O novo Bauhaus europeu
Um século depois de ter surgido na Alemanha, a escola de arte, arquitetura e design Bauhaus está a renascer na Europa, numa tentativa de melhorar a vida urbana. O New European Bauhaus (NEB) tem como objetivo ajudar as cidades de toda a UE a tornarem-se menos poluentes e mais atrativas através de projetos artísticos, culturais e tecnológicos que abrangem muitos milhões de habitantes.
Iniciada pela Comissão Europeia em 2020, o NEB tem três objetivos principais: reduzir os danos ambientais, incluindo as alterações climáticas, combater as desigualdades sociais, como a exclusão, e embelezar os espaços públicos.
A alteração da conceção e utilização dos espaços e estruturas urbanas é fundamental para todo o projeto, com a sustentabilidade, a inclusão e a estética a moldarem a visão global.
Embora sirva os objetivos políticos definidos a nível da UE, o NEB baseia-se em iniciativas da base para o topo empreendidas por uma série de pessoas e organizações.

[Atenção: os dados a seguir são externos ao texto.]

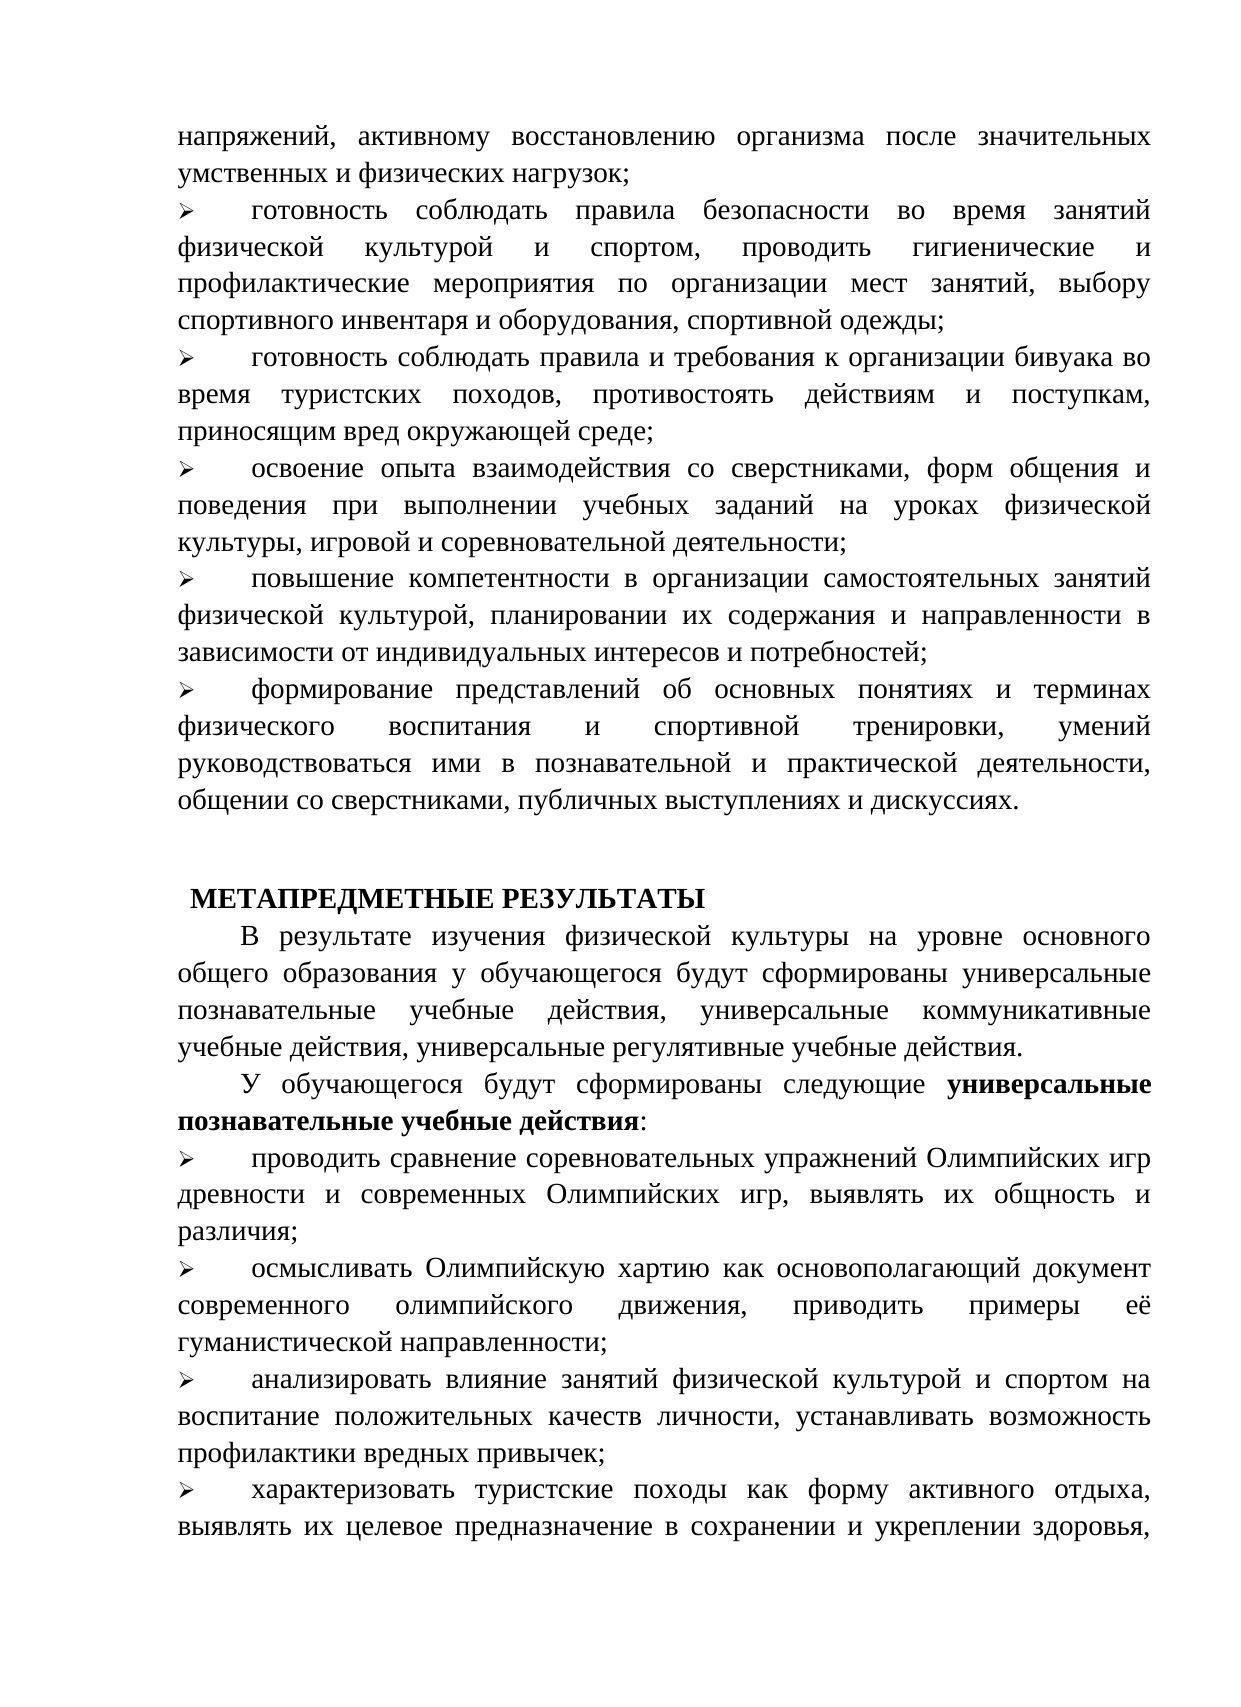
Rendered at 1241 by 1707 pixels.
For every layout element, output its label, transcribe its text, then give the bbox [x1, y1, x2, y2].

Entre estes contam-se habitantes da cidade, grupos artísticos, peritos em arquitetura e empresas locais, autoridades e estudantes.
A investigação é um dos principais focos do NEB, com quase 160 milhões de euros destinados a projetos da UE de 2021 a 2024.
Este artigo foi originalmente publicado na Horizon, a Revista de Investigação e Inovação da UE.